4) Criminal justice reform has been happening in cities, where more black people live, but not in rural areas. Starting in 2000, the rate of prison population growth in the United States finally began to slow, thanks not only to declining crime but also to efforts at reform. These have included treatment alternatives for drug offenders, sentence reductions for inmates who participate in educational programming, reentry services for former inmates and reduced sanctions for technical violations of parole.Yet this is a tale of two Americas: urban and rural. From 2006 to 2014, according to a recent analysis by the New York Times, annual prison admissions plummeted in major cities such as Los Angeles and Brooklyn, due largely to criminal justice reform. But in counties with fewer than 100,000 people, the incarceration numbers have actually risen even as crime declined. People in rural districts are now 50 percent more likely to be sent to prison than are city dwellers, as local prosecutors and judges there have largely avoided the current wave of reform.

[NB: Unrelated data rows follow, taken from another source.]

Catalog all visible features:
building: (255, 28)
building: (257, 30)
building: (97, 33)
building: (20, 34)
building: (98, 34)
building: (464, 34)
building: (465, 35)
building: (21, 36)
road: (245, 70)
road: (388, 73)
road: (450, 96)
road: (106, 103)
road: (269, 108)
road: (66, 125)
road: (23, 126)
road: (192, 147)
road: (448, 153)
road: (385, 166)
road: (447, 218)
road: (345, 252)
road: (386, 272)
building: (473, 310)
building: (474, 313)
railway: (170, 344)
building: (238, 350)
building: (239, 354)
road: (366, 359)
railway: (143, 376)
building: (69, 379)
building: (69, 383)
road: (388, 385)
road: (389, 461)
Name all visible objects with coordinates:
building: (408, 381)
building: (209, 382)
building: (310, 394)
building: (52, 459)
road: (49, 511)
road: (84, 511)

New York offers an illustrative example. It reduced its incarcerated population more than any other state during the 2000s — but almost entirely through reductions in the far more diverse New York City, not in the whiter and more sparsely populated areas of the state.Even with all of these factors at work, the racial inequity of the American prison system remains vast and continues to wreak devastation on black and Latino communities nationwide. At the current rate, the disparities would not fully disappear for many decades. Even more troubling, racial divides in the juvenile justice system are getting significantly worse. In 2003, black youth were incarcerated at 3.7 times the rate of white youth; by 2013, that number had grown to 4.3.

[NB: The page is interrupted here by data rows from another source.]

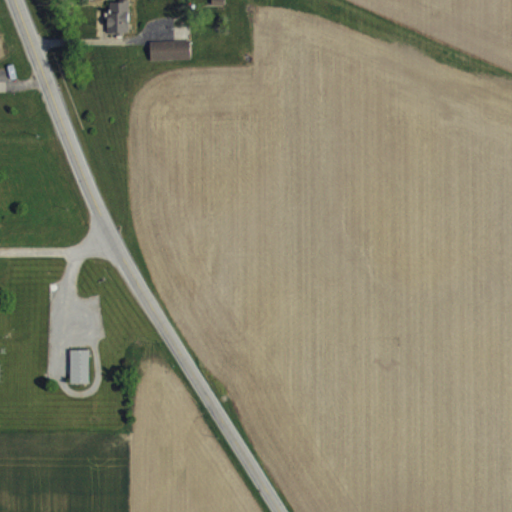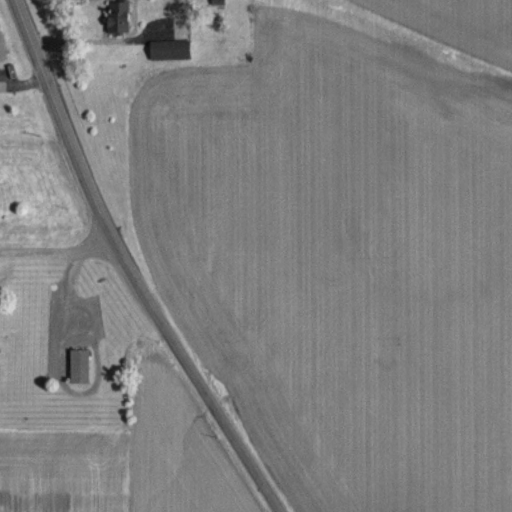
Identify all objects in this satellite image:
building: (119, 28)
building: (171, 61)
road: (56, 241)
road: (129, 266)
building: (80, 378)
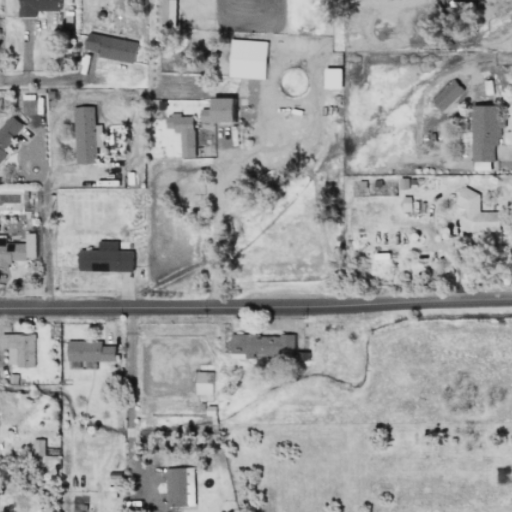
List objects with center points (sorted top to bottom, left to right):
building: (111, 47)
building: (248, 58)
building: (333, 77)
road: (73, 83)
building: (447, 94)
building: (30, 104)
building: (219, 110)
building: (183, 131)
building: (485, 131)
building: (9, 132)
building: (86, 134)
road: (42, 162)
road: (66, 180)
road: (217, 204)
building: (476, 213)
road: (47, 245)
building: (17, 249)
building: (106, 257)
road: (256, 308)
building: (263, 345)
building: (19, 348)
building: (89, 350)
building: (204, 382)
road: (130, 412)
building: (39, 447)
building: (180, 486)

As Michelle Alexander wrote to The Marshall Project in 2015:
Until we learn the true value of the lives we have wasted, and until we truly reckon with our nation’s history… and until we muster, as a nation, a willingness to invest heavily in the communities that have suffered the most, we will find ourselves in an endless cycle of reform and retrenchment — periods of apparent progress followed by the creation of new systems of racial and social control.